Sunday, February 17, 2002
Pianist provides sparks in all-Russian concert
Concert review
By Janelle Gelfand
The Cincinnati Enquirer
Tchaikovsky's Piano Concerto No. 1 in B-flat Minor is always a crowd-pleaser, but in Barry Douglas' hands Friday morning at Music Hall, it was electrifying.
Mr. Douglas provided only half of the fireworks of this all-Russian Cincinnati Symphony Orchestra program led by former music director Jesus Lopez-Cobos. After intermission came Reinhold Gliere's massive Symphony No. 3, Ilya Muromets, an obscurity that is lately enjoying rediscovery by several American orchestras.
Mr. Douglas, a native of Ireland and a frequent visitor to the CSO, cuts a dashing figure at the piano, both rugged and elegant.
From the first crashing, keyboard-spanning chords, this was a powerhouse performance: exciting, bravura and always pushing ahead. Even his more introspective moments in the first movement were infused with intensity.
He found plenty of beauty in the lyrical theme of the slow movement, and his scherzo-like passages sparkled. He tossed off octave runs and keyboard-spanning arpeggios like nothing; the first-movement cadenza was a dazzling feat of pianistic figures, one fistful after another.
Mr. Lopez-Cobos, who never looked at the soloist, might have inspired more richness to support him. Several times the orchestra fell behind.

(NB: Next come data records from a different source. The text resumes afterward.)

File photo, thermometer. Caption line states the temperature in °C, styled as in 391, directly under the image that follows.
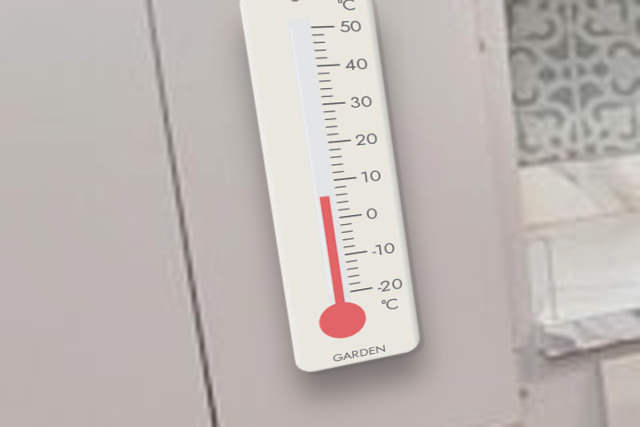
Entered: 6
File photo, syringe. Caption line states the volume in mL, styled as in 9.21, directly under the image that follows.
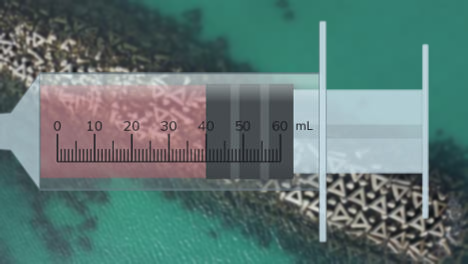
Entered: 40
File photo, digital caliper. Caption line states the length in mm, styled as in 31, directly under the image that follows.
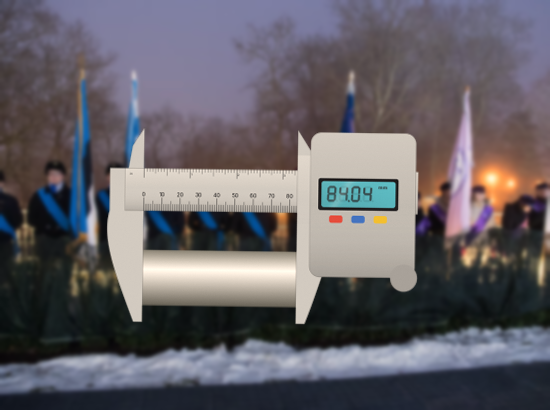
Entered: 84.04
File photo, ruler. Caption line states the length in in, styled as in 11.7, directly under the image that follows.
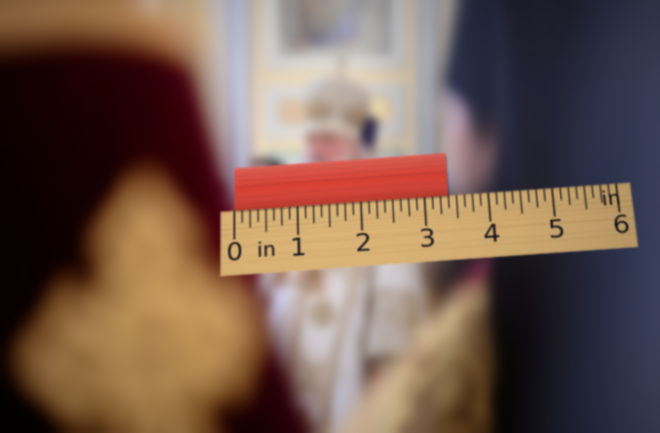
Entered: 3.375
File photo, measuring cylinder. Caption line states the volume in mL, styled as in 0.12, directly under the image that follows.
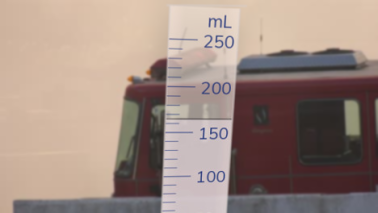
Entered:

Mostly, it was merely there.
Perhaps rehearsals had concentrated on Gliere's Symphony No. 3 in B Minor, only played once before by the CSO, in 1946.
Its War and Peace proportions might have seemed daunting. But those in the audience of about 1,400 who left early missed some of its most impressive moments. Even with some cuts in the last movement, it clocked in at more than 80 minutes.
The four-movement work is a hybrid of a gigantic Mahler symphony and a Strauss tone poem. Musically, its roots are in 19th-century Russia, with much that seemed inspired by 20th-century Russians such as Rachmaninoff, Stravinsky and Prokofiev. (Gliere was a teacher of Prokofiev.)
Its darkly Russian opening set the stage for a picturesque canvas, the adventures of Ilya Muromets, a Russian folk hero.
The first movement was the most episodic with horn calls, brass-filled climaxes, somber brass chorales, galloping horses and crashing drumrolls and Mr. Lopez-Cobos was pressed to make it all hang together.
But the ensuing movements were fascinating and well-played, and Mr. Lopez-Cobos proved an able colorist.
The brass, given a workout, rose to the occasion admirably, and nine horns created a glowing presence.
One of the most glorious moments was the romantic theme in cellos and violas that soared with Straussian sensuousness in the second movement. The finale plunged into a driving fugue before it was brought to an apocalyptic climax.